What you need to do -> Copy every line of the items below verbatim, with no alterations or omissions.

Information provided ->
★ ★ ★

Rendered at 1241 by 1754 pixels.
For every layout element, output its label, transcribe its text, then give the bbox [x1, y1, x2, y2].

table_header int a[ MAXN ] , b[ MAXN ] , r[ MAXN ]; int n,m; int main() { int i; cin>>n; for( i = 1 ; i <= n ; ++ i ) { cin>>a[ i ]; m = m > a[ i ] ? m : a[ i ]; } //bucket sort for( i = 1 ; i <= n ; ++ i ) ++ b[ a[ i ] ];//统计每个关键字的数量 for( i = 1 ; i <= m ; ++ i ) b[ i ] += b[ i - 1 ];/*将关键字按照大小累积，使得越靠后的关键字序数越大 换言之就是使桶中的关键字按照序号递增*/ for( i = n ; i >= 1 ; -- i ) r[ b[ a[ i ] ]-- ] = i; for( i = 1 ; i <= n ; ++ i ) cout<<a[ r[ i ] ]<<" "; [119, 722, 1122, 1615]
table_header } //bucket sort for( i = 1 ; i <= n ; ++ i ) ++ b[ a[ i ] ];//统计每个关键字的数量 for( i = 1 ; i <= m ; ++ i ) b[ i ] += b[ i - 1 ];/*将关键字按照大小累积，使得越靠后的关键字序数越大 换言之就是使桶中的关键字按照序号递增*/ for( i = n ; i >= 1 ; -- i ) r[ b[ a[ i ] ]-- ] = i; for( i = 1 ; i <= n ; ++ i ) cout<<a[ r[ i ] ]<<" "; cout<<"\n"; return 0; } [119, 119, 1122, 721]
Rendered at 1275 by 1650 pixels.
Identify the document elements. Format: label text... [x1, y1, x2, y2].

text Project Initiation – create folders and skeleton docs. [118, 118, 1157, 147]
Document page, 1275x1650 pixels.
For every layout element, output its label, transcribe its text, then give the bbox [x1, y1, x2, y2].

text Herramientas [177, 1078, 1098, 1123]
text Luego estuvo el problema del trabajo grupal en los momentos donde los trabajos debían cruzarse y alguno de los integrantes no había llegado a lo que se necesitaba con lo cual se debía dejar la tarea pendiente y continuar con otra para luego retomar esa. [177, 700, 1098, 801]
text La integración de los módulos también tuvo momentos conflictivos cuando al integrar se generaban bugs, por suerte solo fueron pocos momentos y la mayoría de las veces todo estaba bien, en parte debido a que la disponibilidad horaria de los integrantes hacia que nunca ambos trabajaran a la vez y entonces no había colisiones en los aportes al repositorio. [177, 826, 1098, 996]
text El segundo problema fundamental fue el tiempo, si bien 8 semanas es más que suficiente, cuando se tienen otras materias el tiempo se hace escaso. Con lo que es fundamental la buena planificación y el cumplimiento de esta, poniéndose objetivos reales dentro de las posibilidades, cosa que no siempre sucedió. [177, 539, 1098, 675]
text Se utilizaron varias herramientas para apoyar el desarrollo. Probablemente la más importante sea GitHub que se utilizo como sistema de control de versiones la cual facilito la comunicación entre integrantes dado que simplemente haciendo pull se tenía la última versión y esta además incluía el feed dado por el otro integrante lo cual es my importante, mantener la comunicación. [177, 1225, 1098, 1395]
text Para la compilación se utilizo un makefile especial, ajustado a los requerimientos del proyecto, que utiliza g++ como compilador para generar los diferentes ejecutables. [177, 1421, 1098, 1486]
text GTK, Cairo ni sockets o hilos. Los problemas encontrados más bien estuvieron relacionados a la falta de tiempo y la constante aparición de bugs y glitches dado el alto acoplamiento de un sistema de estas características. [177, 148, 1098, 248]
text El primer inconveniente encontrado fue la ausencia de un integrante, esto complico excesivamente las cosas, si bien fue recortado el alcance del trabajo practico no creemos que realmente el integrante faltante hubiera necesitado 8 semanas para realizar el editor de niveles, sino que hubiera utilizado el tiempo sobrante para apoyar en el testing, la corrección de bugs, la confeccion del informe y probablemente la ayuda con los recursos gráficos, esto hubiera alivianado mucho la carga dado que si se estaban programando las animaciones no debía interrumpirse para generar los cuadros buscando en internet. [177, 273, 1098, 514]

★ ★ ★

Task solution ->
Rendered at 1241 by 1754 pixels.
For every layout element, output its label, transcribe its text, then give the bbox [x1, y1, x2, y2].

table_header int a[ MAXN ] , b[ MAXN ] , r[ MAXN ]; int n,m; int main() { int i; cin>>n; for( i = 1 ; i <= n ; ++ i ) { cin>>a[ i ]; m = m > a[ i ] ? m : a[ i ]; } //bucket sort for( i = 1 ; i <= n ; ++ i ) ++ b[ a[ i ] ];//统计每个关键字的数量 for( i = 1 ; i <= m ; ++ i ) b[ i ] += b[ i - 1 ];/*将关键字按照大小累积，使得越靠后的关键字序数越大 换言之就是使桶中的关键字按照序号递增*/ for( i = n ; i >= 1 ; -- i ) r[ b[ a[ i ] ]-- ] = i; for( i = 1 ; i <= n ; ++ i ) cout<<a[ r[ i ] ]<<" "; [119, 722, 1122, 1615]
table_header } //bucket sort for( i = 1 ; i <= n ; ++ i ) ++ b[ a[ i ] ];//统计每个关键字的数量 for( i = 1 ; i <= m ; ++ i ) b[ i ] += b[ i - 1 ];/*将关键字按照大小累积，使得越靠后的关键字序数越大 换言之就是使桶中的关键字按照序号递增*/ for( i = n ; i >= 1 ; -- i ) r[ b[ a[ i ] ]-- ] = i; for( i = 1 ; i <= n ; ++ i ) cout<<a[ r[ i ] ]<<" "; cout<<"\n"; return 0; } [119, 119, 1122, 721]
Rendered at 1275 by 1650 pixels.
Identify the document elements. Format: label text... [x1, y1, x2, y2].

text Project Initiation – create folders and skeleton docs. [118, 118, 1157, 147]
Document page, 1275x1650 pixels.
For every layout element, output its label, transcribe its text, then give the bbox [x1, y1, x2, y2].

text Herramientas [177, 1078, 1098, 1123]
text Luego estuvo el problema del trabajo grupal en los momentos donde los trabajos debían cruzarse y alguno de los integrantes no había llegado a lo que se necesitaba con lo cual se debía dejar la tarea pendiente y continuar con otra para luego retomar esa. [177, 700, 1098, 801]
text La integración de los módulos también tuvo momentos conflictivos cuando al integrar se generaban bugs, por suerte solo fueron pocos momentos y la mayoría de las veces todo estaba bien, en parte debido a que la disponibilidad horaria de los integrantes hacia que nunca ambos trabajaran a la vez y entonces no había colisiones en los aportes al repositorio. [177, 826, 1098, 996]
text El segundo problema fundamental fue el tiempo, si bien 8 semanas es más que suficiente, cuando se tienen otras materias el tiempo se hace escaso. Con lo que es fundamental la buena planificación y el cumplimiento de esta, poniéndose objetivos reales dentro de las posibilidades, cosa que no siempre sucedió. [177, 539, 1098, 675]
text Se utilizaron varias herramientas para apoyar el desarrollo. Probablemente la más importante sea GitHub que se utilizo como sistema de control de versiones la cual facilito la comunicación entre integrantes dado que simplemente haciendo pull se tenía la última versión y esta además incluía el feed dado por el otro integrante lo cual es my importante, mantener la comunicación. [177, 1225, 1098, 1395]
text Para la compilación se utilizo un makefile especial, ajustado a los requerimientos del proyecto, que utiliza g++ como compilador para generar los diferentes ejecutables. [177, 1421, 1098, 1486]
text GTK, Cairo ni sockets o hilos. Los problemas encontrados más bien estuvieron relacionados a la falta de tiempo y la constante aparición de bugs y glitches dado el alto acoplamiento de un sistema de estas características. [177, 148, 1098, 248]
text El primer inconveniente encontrado fue la ausencia de un integrante, esto complico excesivamente las cosas, si bien fue recortado el alcance del trabajo practico no creemos que realmente el integrante faltante hubiera necesitado 8 semanas para realizar el editor de niveles, sino que hubiera utilizado el tiempo sobrante para apoyar en el testing, la corrección de bugs, la confeccion del informe y probablemente la ayuda con los recursos gráficos, esto hubiera alivianado mucho la carga dado que si se estaban programando las animaciones no debía interrumpirse para generar los cuadros buscando en internet. [177, 273, 1098, 514]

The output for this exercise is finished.